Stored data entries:

________________

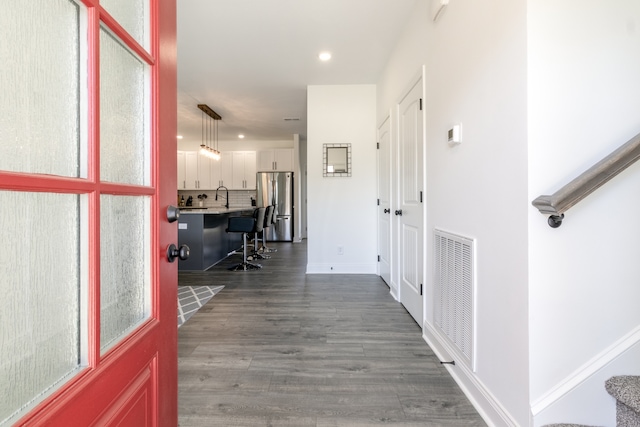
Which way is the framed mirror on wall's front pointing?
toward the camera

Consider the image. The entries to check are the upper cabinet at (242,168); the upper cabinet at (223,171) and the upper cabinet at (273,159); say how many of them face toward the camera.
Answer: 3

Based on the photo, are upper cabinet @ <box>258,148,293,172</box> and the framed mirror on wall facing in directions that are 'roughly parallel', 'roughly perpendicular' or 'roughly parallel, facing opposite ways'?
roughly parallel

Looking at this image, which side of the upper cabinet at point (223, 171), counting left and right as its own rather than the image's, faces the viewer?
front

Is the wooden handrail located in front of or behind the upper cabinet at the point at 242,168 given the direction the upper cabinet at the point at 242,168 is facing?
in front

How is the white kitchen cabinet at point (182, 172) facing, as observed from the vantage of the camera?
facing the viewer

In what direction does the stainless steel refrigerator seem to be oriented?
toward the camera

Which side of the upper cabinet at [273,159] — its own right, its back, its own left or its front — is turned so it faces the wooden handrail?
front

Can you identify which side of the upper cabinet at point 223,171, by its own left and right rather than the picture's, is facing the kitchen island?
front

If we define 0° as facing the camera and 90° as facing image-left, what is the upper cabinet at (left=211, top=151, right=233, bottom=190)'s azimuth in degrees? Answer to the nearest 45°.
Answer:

________________

### PROMPT
Can you rewrite all of the material above with each "upper cabinet" changed to "wall cabinet", keeping everything else the same and leaving out the pictures?

### RESPONSE TO THIS EXERCISE
Which way is the framed mirror on wall's front pointing?
toward the camera

Consider the image. The entries to check are the wall cabinet at (242,168); the wall cabinet at (223,171) and the wall cabinet at (273,159); say how many of them face toward the camera.
Answer: 3

Based on the photo, are wall cabinet @ <box>258,148,293,172</box> and the framed mirror on wall facing in directions that are 'roughly parallel', 'roughly perpendicular' or 'roughly parallel, facing opposite ways'?
roughly parallel

Looking at this image, which side of the wall cabinet at point (223, 171), counting left and right as its own rather than the image's, faces the viewer?
front

Is the wooden handrail located in front of or behind the wall cabinet at the point at 242,168 given the direction the wall cabinet at the point at 242,168 is facing?
in front

How is the white kitchen cabinet at point (182, 172) facing, as observed from the vantage of the camera?
facing the viewer

In what direction does the stainless steel refrigerator seem to be oriented?
toward the camera

Which side of the wall cabinet at [273,159] — its own right, its back, its own left or its front — is turned so it faces the wooden handrail?
front

Can you identify which side of the wall cabinet at point 223,171, by its own left and right rather than the picture's, is facing the kitchen island?
front

If we define 0° as facing the camera and 90° as facing image-left, what is the wall cabinet at (left=211, top=151, right=233, bottom=190)'s azimuth in degrees? Answer to the nearest 45°.
Answer:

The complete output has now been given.